Maybe you had a life-changing moment in a college class. Were you touched by cancer? What has made you who you are today?

  1. What blessings have you been given that you want to share with others?

These blessings could be tangible, for example, a set of chinaware given to you by your grandmother, or intangible, such as peace or kindness. If you have tangible items that your family doesn’t appreciate, think about who might use the objects. Check with local museums or charities.

  1. What causes are important to you?

Most people support at least one organization in some way. It could be a church or synagogue. Maybe you have a favorite 5K run you do each year. Your passion is your legacy.

  1. Who do you mentor?

Mentoring isn’t always a formal relationship. You can mentor people in your family, your church or your community just by being available. These relationships can last a lifetime, even after the period of mentorship is over. These people are your legacy.

Planning a Family Legacy

Your will is not a legacy, but it can be part of it. A written memorial can help your family know what you want after your death, but your legacy encompasses so much more. Whether you plan to leave a legacy or not, you will have a legacy. You may not ever think about how people will remember you, but they will remember who you were and what your passions were. You can’t really tell people how to think of you after you die, but you can leave ideas on how you want to be remembered.

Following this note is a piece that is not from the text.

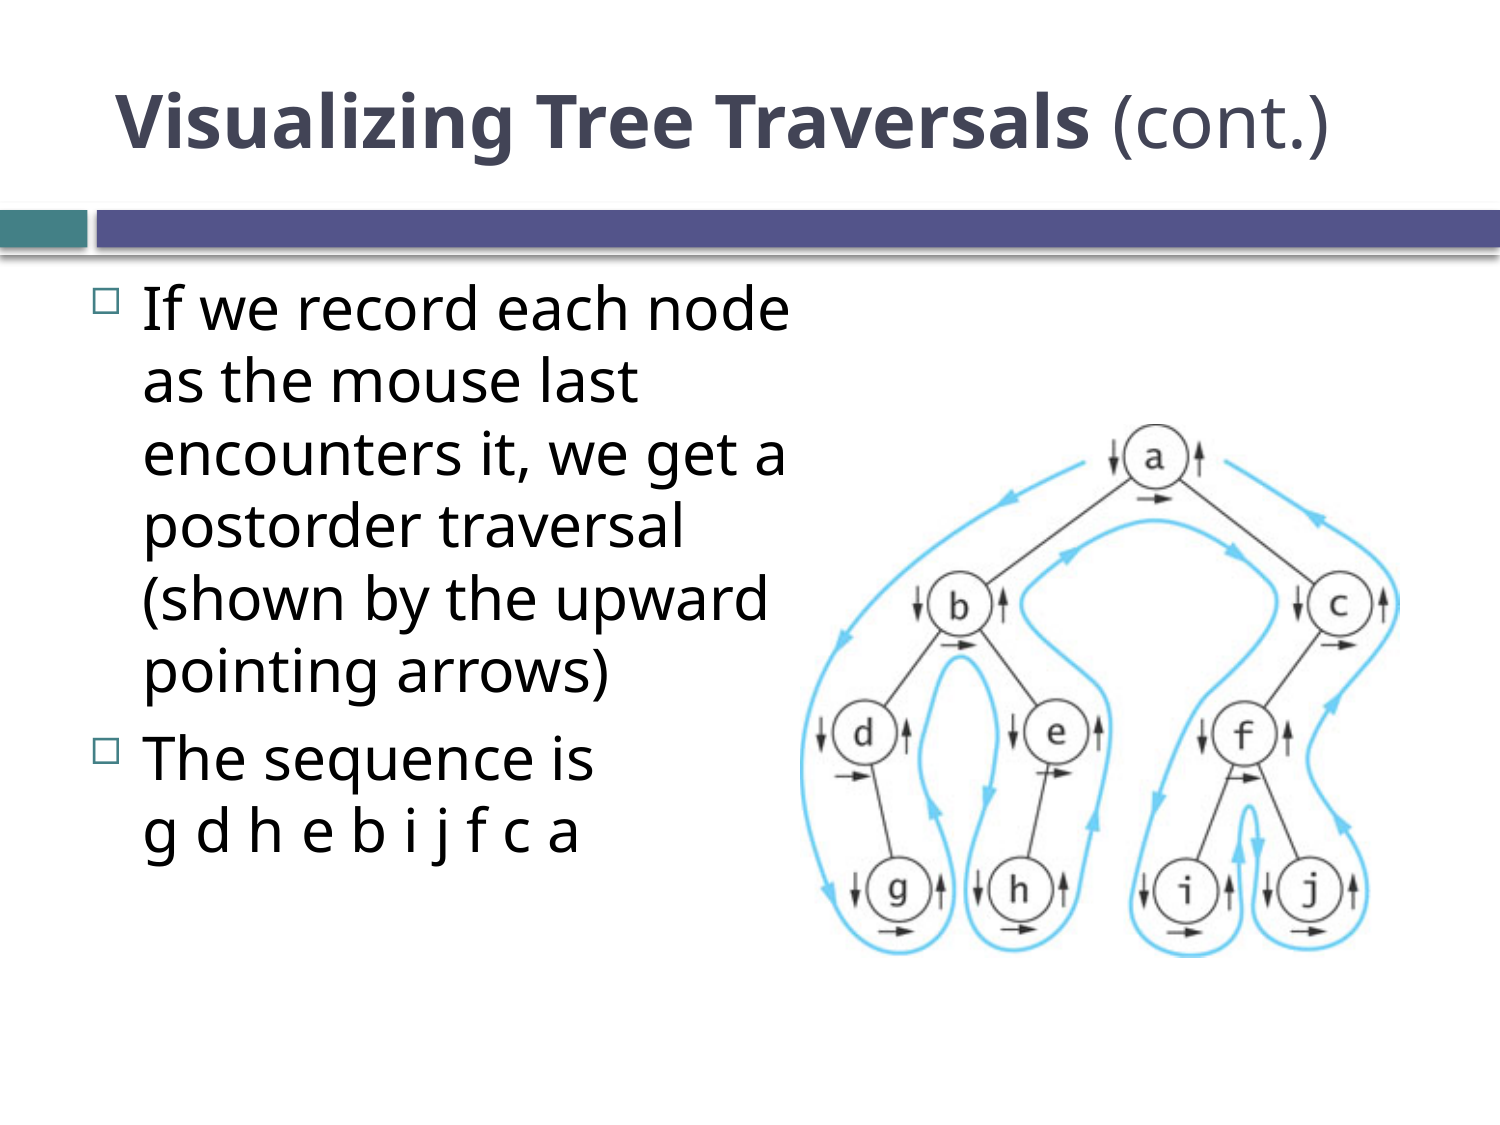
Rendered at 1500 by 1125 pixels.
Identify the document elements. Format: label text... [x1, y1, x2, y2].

picture [799, 424, 1401, 958]
list If we record each node as the mouse last encounters it, we get a postorder traversal (shown by the upward pointing arrows) The sequence is g d h e b i j f c a [75, 262, 850, 1005]
title Visualizing Tree Traversals (cont.) [100, 37, 1438, 200]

Think about the people in your life who have passed on. Maybe you remember your grandpa smoking a pipe and telling stories. For some, it might be the smell of fresh apple pie coming from Aunt Mabel’s kitchen. Those are the legacies of your loved ones. It’s likely that Aunt Mabel never told you to remember her apple pie, but you did. Your children and grandchildren are likely to be the same way.

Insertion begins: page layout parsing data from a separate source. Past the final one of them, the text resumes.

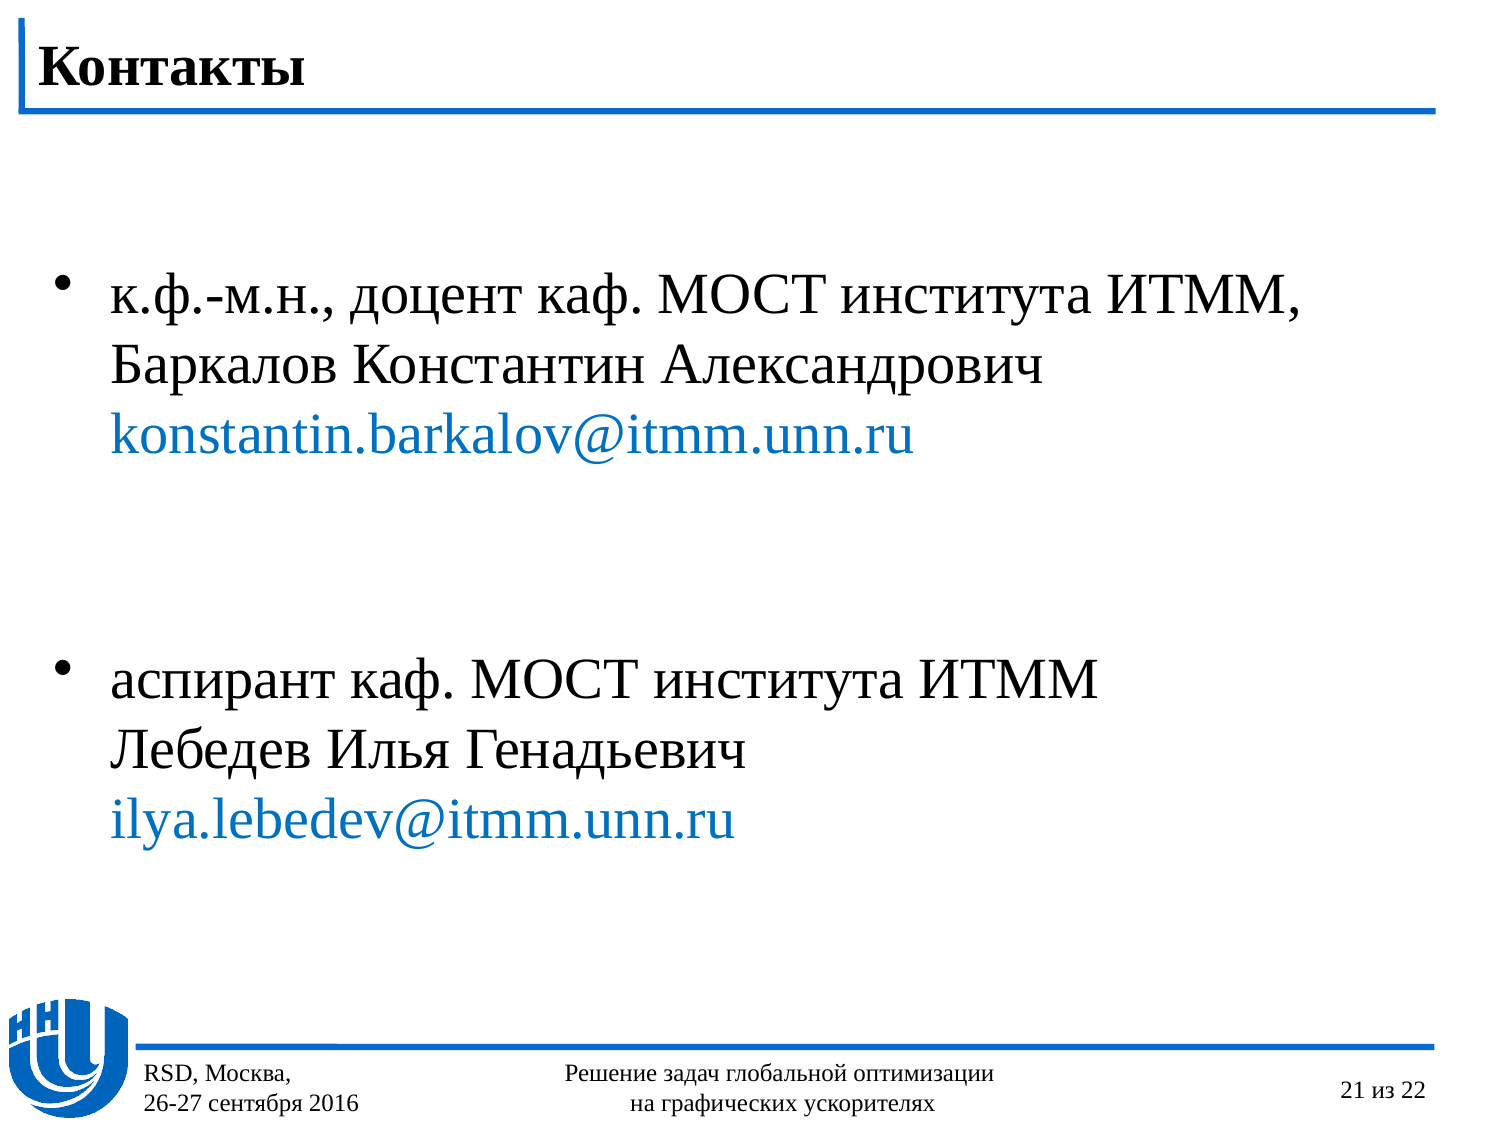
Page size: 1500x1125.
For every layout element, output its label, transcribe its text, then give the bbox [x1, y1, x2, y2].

list к.ф.-м.н., доцент каф. МОСТ института ИТММ, Баркалов Константин Александрович konstantin.barkalov@itmm.unn.ru аспирант каф. МОСТ института ИТММ Лебедев Илья Генадьевич ilya.lebedev@itmm.unn.ru [38, 175, 1442, 1032]
picture [9, 999, 128, 1118]
title Контакты [23, 24, 1299, 101]
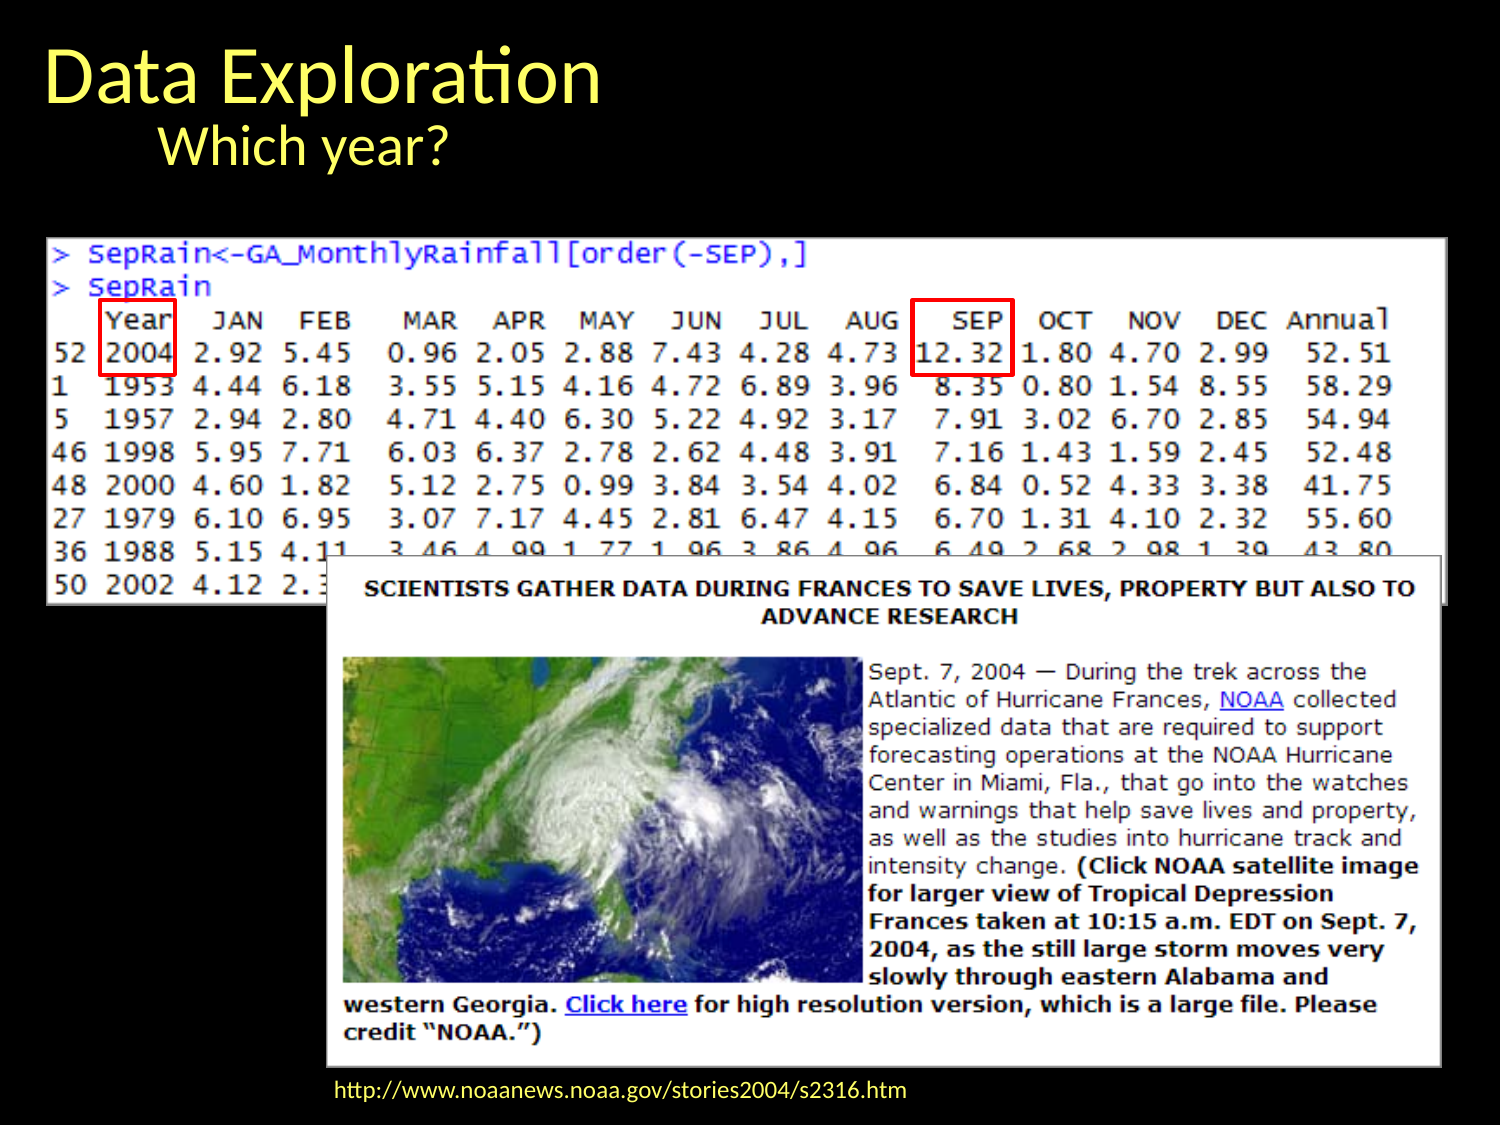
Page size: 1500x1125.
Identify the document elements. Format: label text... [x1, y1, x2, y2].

Those activities and character traits you pursue will be your legacy. What you’ve been dedicated to throughout your life is what you will be honored for. If you don’t like the legacy you are leaving, then it’s time to change your life. Maybe you will want to give money to a charity or leave a note to your family about something special to you. More importantly, think about relationships, faith and character. Are you living the way you want to be remembered?